» REQUIRED ACTIONS:
1 - Answer these questions using the telemetry post:
(a) Which atmospheric pressure sensor does the post name as popular with hobbyists?
(b) What is the smallest altitude change the author reports observing after wiring the sensor?
(c) Which transceiver does the ground station use, and in what role?
2 - Reproduce the stretch of the telemetry post from "An atmospheric pressure" through "telemetry is it?".
3 - Render the sentence "This seemed accurate enough for my purposes." from the telemetry post into Spanish.

── PASSAGE PROVIDED

Home Baked Telemetry System

Home Baked Telemetry System

I thought that it would be a realistic challenge to build my own telemetry system, considering that I had already worked with most of the components I wanted to use.

As I have become a better pilot and experimented with FPV, I'm starting to understand why having some telemetry data could be helpful. I was particularly curious about what altitudes I was reaching and started to research what types of sensors were available.

Choose Your Altitude

I knew that a GPS with adequate sattelite connections would be able to provide altitude, but at the time I hadn't yet experimented with GPS modules and parsing NMEA data. ( a future post )

There is another way to get altitude data that is simpler, cheaper, and understandably less-accurate: by comparing relative differences in air pressure ( assuming a constant temperature ). By establishing a baseline air pressure and temperature at ground level, relative altitude can be approximated from the relative changes in air pressure.


An atmospheric pressure sensor popular with hobbyists is the BMP180.  SparkFun has great examples of how to hook up and get readings available here. I was pleased to learn that it has its own temperature sensor built in and the whole IC is only about the size of my little fingernail.

After wiring & firing I was able to observe altitude changes as small as 2ft, with some noise. This seemed accurate enough for my purposes.


My beginning requirements are basic.

  • it has to be lightweight
  • transmit telemetry data
    • I thought about logging it to SD, but that's not really telemetry is it?
  • a receiving station
  • multiple (maximum) packets relayed per second
  • and display / output / logging of received data


(Remote/Aerial Station) :

  • Arduino Nano in breadboard
  • nRF24L01 Transceiver (Transmitting)
  • BMP180 Atmospheric Pressure Sensor
  • ( battery power is coming from the drone )

(Ground Station / GCS)

  • Arduino Nano in breadboard
  • nRF24L01 Transceiver (Receiving)
  • Raspberry Pi - USB Cable, Wifi Dongle
  • ( Wifi network for SSH access to Pi CLI )

────
── DATA EXTRACTS

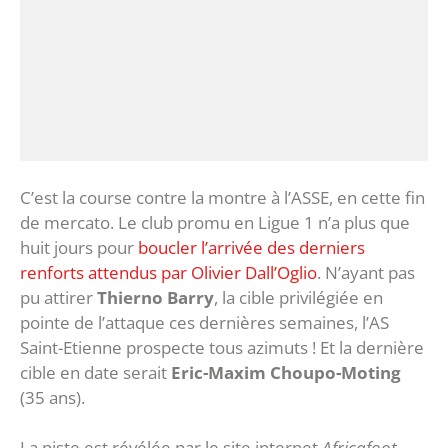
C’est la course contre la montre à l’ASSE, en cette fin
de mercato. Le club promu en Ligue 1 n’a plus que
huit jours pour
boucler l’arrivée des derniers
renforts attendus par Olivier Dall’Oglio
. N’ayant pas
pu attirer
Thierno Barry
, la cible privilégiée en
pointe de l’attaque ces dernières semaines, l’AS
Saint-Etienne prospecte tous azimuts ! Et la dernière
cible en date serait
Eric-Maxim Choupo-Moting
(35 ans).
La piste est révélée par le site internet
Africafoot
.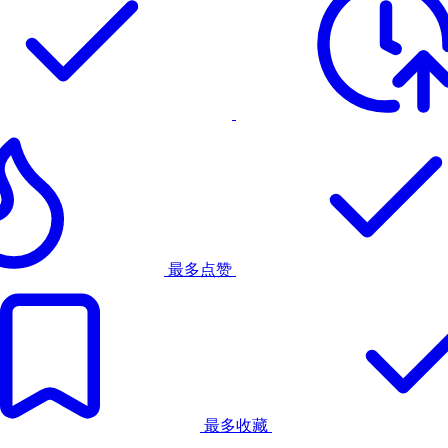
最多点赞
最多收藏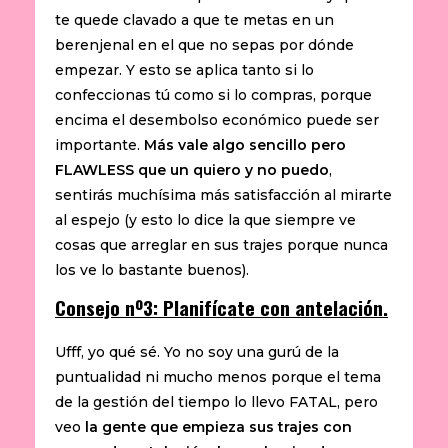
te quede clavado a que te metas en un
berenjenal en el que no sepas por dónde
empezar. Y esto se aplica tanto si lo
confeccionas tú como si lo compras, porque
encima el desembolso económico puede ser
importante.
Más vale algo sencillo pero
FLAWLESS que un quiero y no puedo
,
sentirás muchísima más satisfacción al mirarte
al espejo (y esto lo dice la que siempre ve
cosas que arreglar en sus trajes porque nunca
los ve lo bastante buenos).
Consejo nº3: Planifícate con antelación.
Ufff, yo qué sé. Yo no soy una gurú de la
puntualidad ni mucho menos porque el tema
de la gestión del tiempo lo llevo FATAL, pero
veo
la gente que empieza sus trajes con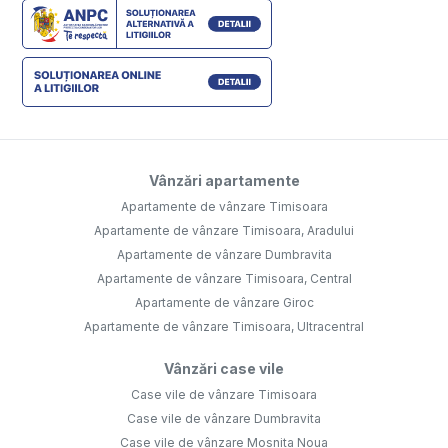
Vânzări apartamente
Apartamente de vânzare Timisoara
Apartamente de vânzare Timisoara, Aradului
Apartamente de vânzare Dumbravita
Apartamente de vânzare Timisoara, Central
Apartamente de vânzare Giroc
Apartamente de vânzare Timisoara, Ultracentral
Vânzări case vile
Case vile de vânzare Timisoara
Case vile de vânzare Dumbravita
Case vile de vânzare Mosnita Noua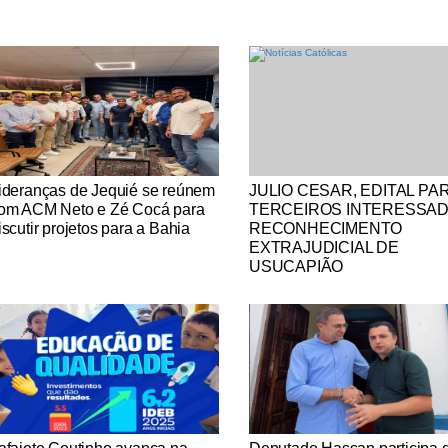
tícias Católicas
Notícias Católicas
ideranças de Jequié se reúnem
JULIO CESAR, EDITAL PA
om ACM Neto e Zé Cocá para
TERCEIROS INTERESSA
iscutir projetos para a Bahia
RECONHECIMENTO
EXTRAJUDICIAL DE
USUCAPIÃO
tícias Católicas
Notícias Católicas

────

» OUTPUTS BY TASK:
1 -
(a) The BMP180.
(b) Changes as small as 2ft, with some noise.
(c) An nRF24L01 transceiver, used for receiving.

2 -
An atmospheric pressure sensor popular with hobbyists is the BMP180.  SparkFun has great examples of how to hook up and get readings available here. I was pleased to learn that it has its own temperature sensor built in and the whole IC is only about the size of my little fingernail.

After wiring & firing I was able to observe altitude changes as small as 2ft, with some noise. This seemed accurate enough for my purposes.


My beginning requirements are basic.

  • it has to be lightweight
  • transmit telemetry data
    • I thought about logging it to SD, but that's not really telemetry is it?

3 - Esto parecía lo suficientemente preciso para mis propósitos.